> Directions for this task
A single stretch of the material below is to be transcribed exactly, starting at the line with "right elbow: (319, 376)" and ending after the line with "right shoulder: (212, 370)".

> Source material
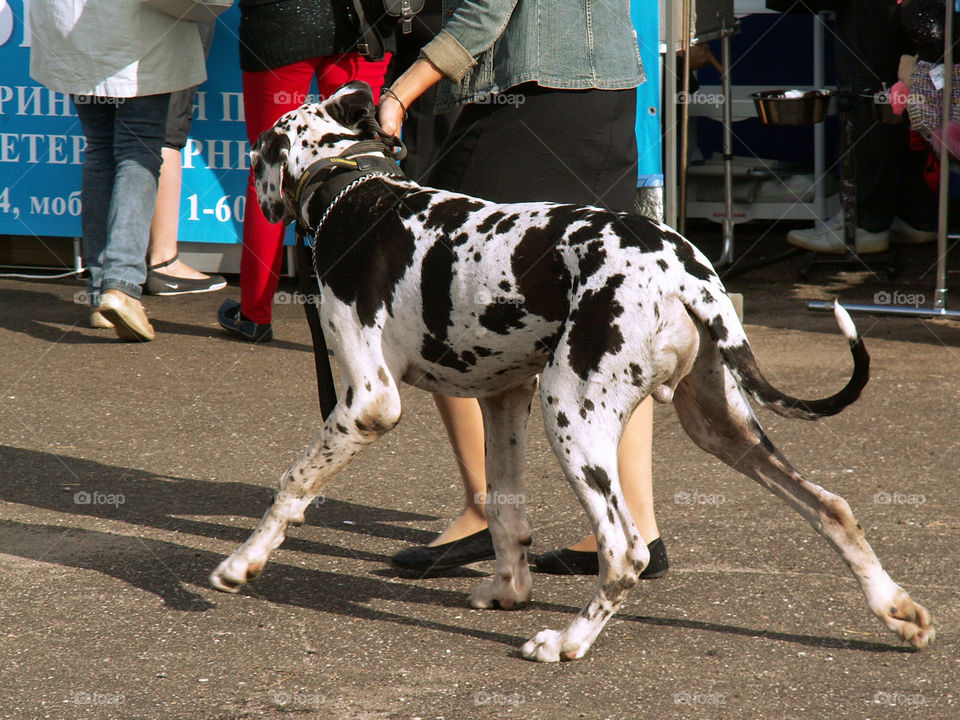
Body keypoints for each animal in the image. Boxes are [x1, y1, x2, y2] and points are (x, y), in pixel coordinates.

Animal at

...

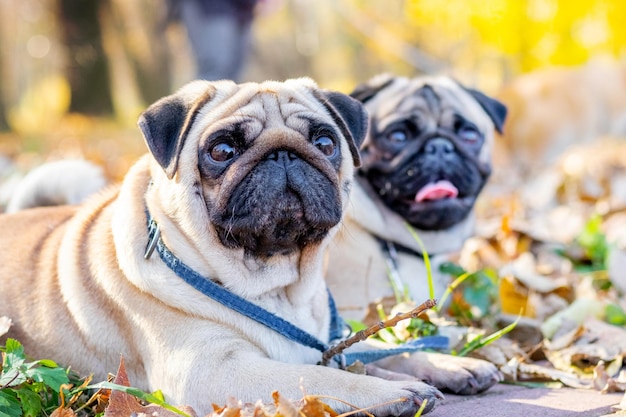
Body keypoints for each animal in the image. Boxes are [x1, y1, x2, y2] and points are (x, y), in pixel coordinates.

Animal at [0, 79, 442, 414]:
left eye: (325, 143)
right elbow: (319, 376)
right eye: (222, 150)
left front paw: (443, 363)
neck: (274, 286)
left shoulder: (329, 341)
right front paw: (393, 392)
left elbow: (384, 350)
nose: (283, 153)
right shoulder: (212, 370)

==

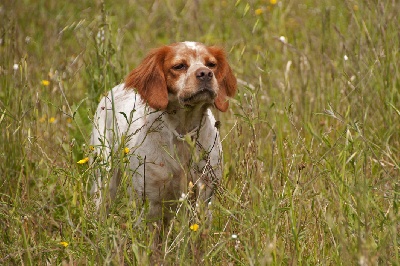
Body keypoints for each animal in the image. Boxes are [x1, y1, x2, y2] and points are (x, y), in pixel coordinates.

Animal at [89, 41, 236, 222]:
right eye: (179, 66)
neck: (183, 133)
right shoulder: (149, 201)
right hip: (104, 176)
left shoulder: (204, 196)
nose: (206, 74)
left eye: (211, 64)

> Task solution
right elbow: (319, 376)
right eye: (222, 150)
left front paw: (443, 363)
neck: (274, 286)
left shoulder: (329, 341)
right front paw: (393, 392)
left elbow: (384, 350)
nose: (283, 153)
right shoulder: (212, 370)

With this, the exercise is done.